Supplied records:
*****
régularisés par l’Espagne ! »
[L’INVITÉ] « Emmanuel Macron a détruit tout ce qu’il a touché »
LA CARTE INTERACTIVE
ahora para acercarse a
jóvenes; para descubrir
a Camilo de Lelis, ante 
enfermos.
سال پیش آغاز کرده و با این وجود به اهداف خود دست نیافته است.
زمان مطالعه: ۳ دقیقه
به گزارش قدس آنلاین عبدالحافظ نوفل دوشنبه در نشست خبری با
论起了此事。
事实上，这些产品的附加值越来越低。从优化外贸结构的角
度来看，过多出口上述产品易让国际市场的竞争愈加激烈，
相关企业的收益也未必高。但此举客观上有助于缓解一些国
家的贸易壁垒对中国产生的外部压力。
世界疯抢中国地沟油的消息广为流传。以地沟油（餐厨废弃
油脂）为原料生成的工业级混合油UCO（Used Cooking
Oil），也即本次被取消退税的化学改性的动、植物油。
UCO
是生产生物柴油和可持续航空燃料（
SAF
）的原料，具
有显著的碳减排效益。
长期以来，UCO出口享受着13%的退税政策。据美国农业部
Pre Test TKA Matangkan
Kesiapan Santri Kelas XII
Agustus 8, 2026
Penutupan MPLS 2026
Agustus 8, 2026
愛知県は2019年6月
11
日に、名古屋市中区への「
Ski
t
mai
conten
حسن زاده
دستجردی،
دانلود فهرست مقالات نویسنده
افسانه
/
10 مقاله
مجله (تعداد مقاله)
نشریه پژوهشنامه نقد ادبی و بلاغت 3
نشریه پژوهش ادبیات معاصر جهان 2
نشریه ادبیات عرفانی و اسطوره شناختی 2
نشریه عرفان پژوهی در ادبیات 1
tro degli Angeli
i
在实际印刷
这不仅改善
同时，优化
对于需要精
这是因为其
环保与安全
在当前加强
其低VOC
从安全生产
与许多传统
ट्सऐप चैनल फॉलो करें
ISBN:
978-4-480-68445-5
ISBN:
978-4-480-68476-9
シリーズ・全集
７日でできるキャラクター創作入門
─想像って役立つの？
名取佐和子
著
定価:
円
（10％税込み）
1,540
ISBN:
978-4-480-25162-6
*****
Task prompt: Arrange the lines above as a numbered list, skipping any blank lines.

Your solution:
1. régularisés par l’Espagne ! »
2. [L’INVITÉ] « Emmanuel Macron a détruit tout ce qu’il a touché »
3. LA CARTE INTERACTIVE
4. ahora para acercarse a
5. jóvenes; para descubrir
6. a Camilo de Lelis, ante 
7. enfermos.
8. سال پیش آغاز کرده و با این وجود به اهداف خود دست نیافته است.
9. زمان مطالعه: ۳ دقیقه
10. به گزارش قدس آنلاین عبدالحافظ نوفل دوشنبه در نشست خبری با
11. 论起了此事。
12. 事实上，这些产品的附加值越来越低。从优化外贸结构的角
13. 度来看，过多出口上述产品易让国际市场的竞争愈加激烈，
14. 相关企业的收益也未必高。但此举客观上有助于缓解一些国
15. 家的贸易壁垒对中国产生的外部压力。
16. 世界疯抢中国地沟油的消息广为流传。以地沟油（餐厨废弃
17. 油脂）为原料生成的工业级混合油UCO（Used Cooking
18. Oil），也即本次被取消退税的化学改性的动、植物油。
19. UCO
20. 是生产生物柴油和可持续航空燃料（
21. SAF
22. ）的原料，具
23. 有显著的碳减排效益。
24. 长期以来，UCO出口享受着13%的退税政策。据美国农业部
25. Pre Test TKA Matangkan
26. Kesiapan Santri Kelas XII
27. Agustus 8, 2026
28. Penutupan MPLS 2026
29. Agustus 8, 2026
30. 愛知県は2019年6月
31. 11
32. 日に、名古屋市中区への「
33. Ski
34. t
35. mai
36. conten
37. حسن زاده
38. دستجردی،
39. دانلود فهرست مقالات نویسنده
40. افسانه
41. /
42. 10 مقاله
43. مجله (تعداد مقاله)
44. نشریه پژوهشنامه نقد ادبی و بلاغت 3
45. نشریه پژوهش ادبیات معاصر جهان 2
46. نشریه ادبیات عرفانی و اسطوره شناختی 2
47. نشریه عرفان پژوهی در ادبیات 1
48. tro degli Angeli
49. i
50. 在实际印刷
51. 这不仅改善
52. 同时，优化
53. 对于需要精
54. 这是因为其
55. 环保与安全
56. 在当前加强
57. 其低VOC
58. 从安全生产
59. 与许多传统
60. ट्सऐप चैनल फॉलो करें
61. ISBN:
62. 978-4-480-68445-5
63. ISBN:
64. 978-4-480-68476-9
65. シリーズ・全集
66. ７日でできるキャラクター創作入門
67. ─想像って役立つの？
68. 名取佐和子
69. 著
70. 定価:
71. 円
72. （10％税込み）
73. 1,540
74. ISBN:
75. 978-4-480-25162-6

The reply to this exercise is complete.